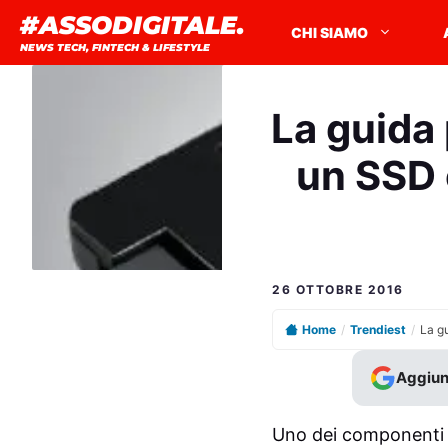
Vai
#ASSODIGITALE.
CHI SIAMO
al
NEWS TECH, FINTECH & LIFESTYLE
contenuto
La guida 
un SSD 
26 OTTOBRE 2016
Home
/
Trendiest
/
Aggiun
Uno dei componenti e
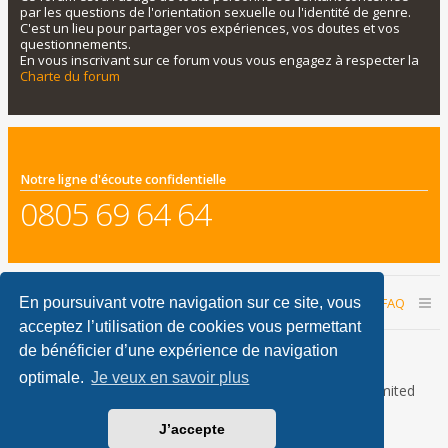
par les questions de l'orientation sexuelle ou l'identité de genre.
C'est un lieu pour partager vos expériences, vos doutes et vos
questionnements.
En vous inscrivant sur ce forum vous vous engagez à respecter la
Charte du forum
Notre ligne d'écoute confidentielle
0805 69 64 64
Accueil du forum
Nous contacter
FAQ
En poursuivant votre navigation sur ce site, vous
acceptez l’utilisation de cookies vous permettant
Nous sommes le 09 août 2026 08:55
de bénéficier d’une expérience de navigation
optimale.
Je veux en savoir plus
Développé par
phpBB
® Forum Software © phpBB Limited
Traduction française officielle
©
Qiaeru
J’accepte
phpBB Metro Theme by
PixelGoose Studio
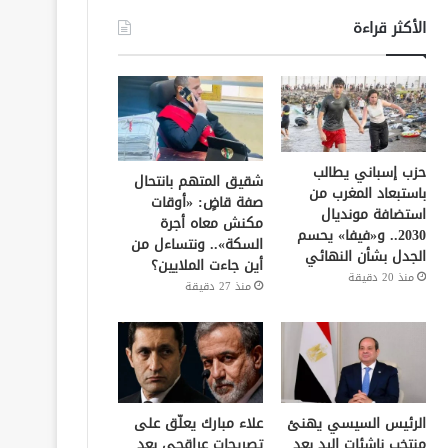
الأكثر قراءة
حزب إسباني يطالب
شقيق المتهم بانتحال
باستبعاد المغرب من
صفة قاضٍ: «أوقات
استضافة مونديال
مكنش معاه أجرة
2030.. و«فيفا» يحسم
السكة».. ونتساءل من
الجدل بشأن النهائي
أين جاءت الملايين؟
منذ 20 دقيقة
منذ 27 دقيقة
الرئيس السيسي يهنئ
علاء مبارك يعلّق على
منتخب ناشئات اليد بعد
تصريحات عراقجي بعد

---------------

**AIM OF THE TASK:** Check the listing above for lines containing the string "navigation", and copy each one.

**OUTPUT:**
En poursuivant votre navigation sur ce site, vous
de bénéficier d’une expérience de navigation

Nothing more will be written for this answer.